I shall give hereafter a biographical sketch, but first I wish to deal with his attitude to the war and a few points which he desired to be emphasised.
What urged him—the scholar, the metaphysician, the poet, above all the Irishman, irrevocably and immutably Irish, the man of peace, who had nothing of the soldier except courage—to take a commission in the British Army and engage in the cruel and bloody business of war? His motives for taking this step, he wished to be made clear beyond misrepresentation. It should be unnecessary to do this, as he proclaimed them on many platforms and in many papers. His attitude and action are the natural sequence and logic of his character and ideals. Since I first knew him, he loved to call himself a “capitaine routier” of freedom, and that is the alpha and omega of his whole personality. As Mr. Lynd has said, he was not a Nationalist through love of a flag, but through love of freedom. It was this love of freedom that made him in his student days in the Royal University lead the protest against the playing of “God Save the King” at the conferring of Degrees. The words of the Students’ manifesto went, “We desire to protest against the unjust, wasteful and inefficient Government of which that air is a symbol.” It was the same love of freedom that made him during the Boer War distribute in the streets of Dublin anti-recruiting leaflets. The Tom Kettle who did these things, who said in an election speech in 1910 that “for his part he preferred German Invasion to British Finance,” was the same Tom Kettle who believed it Ireland’s duty in 1914 to take the sword against Germany as the Ally of England.
“This war is without parallel,” he wrote in August, 1914; “Britain, France, Russia, enter it, purged from their past sins of domination.
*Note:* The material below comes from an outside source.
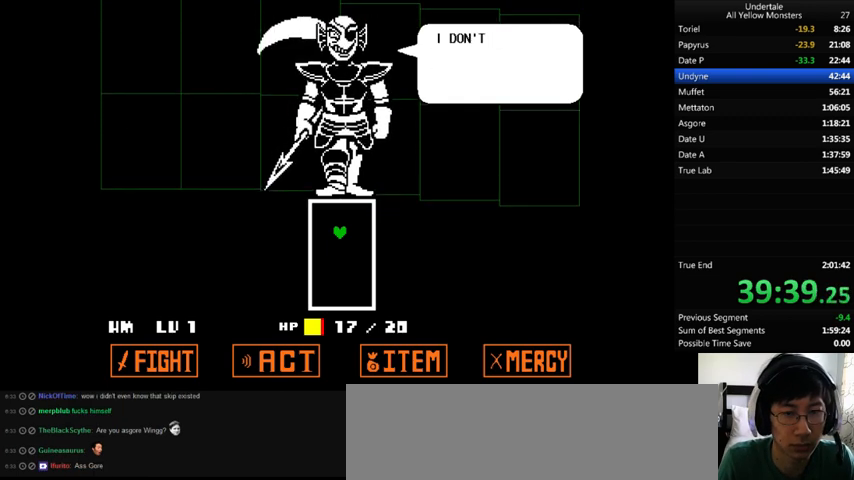
{"keys": ["x"], "events": [[133, "x", "down"], [133, "z", "up"], [200, "x", "up"], [200, "z", "down"], [333, "x", "down"], [333, "z", "up"], [400, "x", "up"], [400, "z", "down"], [500, "x", "down"], [500, "z", "up"]]}
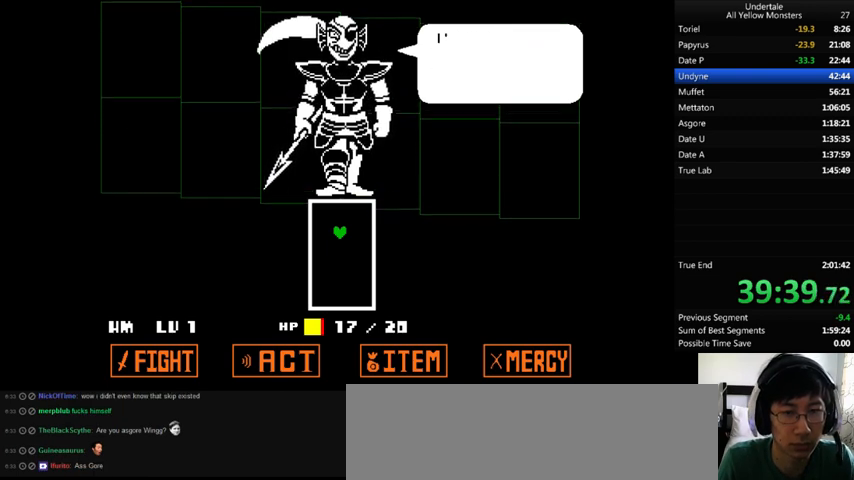
{"keys": ["z"], "events": [[67, "x", "up"], [67, "z", "down"], [167, "x", "down"], [167, "z", "up"], [233, "x", "up"], [233, "z", "down"], [333, "x", "down"], [333, "z", "up"], [467, "x", "up"], [467, "z", "down"]]}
France is right now as she was wrong in 1870, England is right now as she was wrong in the Boer War, Russia is right now as she was wrong on Bloody Sunday.”
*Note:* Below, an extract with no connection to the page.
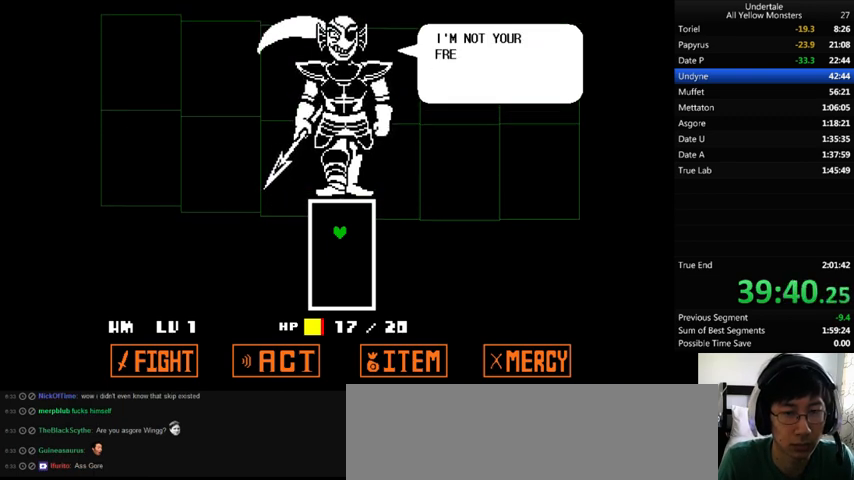
{"keys": ["z"], "events": [[33, "x", "down"], [33, "z", "up"], [133, "x", "up"], [133, "z", "down"], [200, "x", "down"], [200, "z", "up"], [267, "x", "up"], [267, "z", "down"], [400, "x", "down"], [400, "z", "up"], [433, "x", "up"], [433, "z", "down"]]}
In August and September, he acted as war correspondent for the Daily News, and in this capacity was a witness of the agony of Belgium. He returned to Ireland burning with indignation against Prussia. He referred to Germany as “the outlaw of Europe.” “It is impossible not to be with Belgium in this struggle,” he wrote to the Daily News; “it is impossible any longer to be passive. Germany has thrown down a well-considered challenge to all the forces of our civilisation. War is hell, but it is only a hell of suffering, not of dishonour, and through it, over its flaming coals, Justice must walk, were it on bare feet.”